**WRITTEN TASK:** Comb the records below for the string "como" and copy each line where it turns up.

**INFORMATION:**
**********
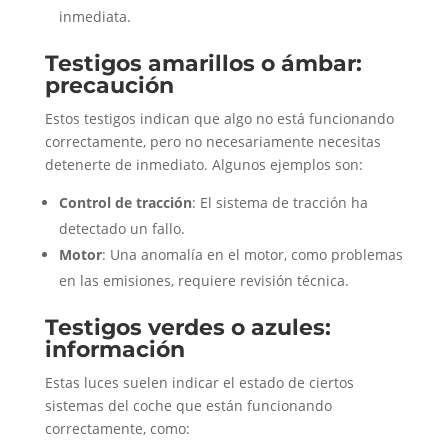
inmediata.
Testigos amarillos o ámbar:
precaución
Estos testigos indican que algo no está funcionando
correctamente, pero no necesariamente necesitas
detenerte de inmediato. Algunos ejemplos son:
Control de tracción
: El sistema de tracción ha
detectado un fallo.
Motor
: Una anomalía en el motor, como problemas
en las emisiones, requiere revisión técnica.
Testigos verdes o azules:
información
Estas luces suelen indicar el estado de ciertos
sistemas del coche que están funcionando
correctamente, como:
**********
**EXERCISE SOLUTION:**
: Una anomalía en el motor, como problemas
correctamente, como:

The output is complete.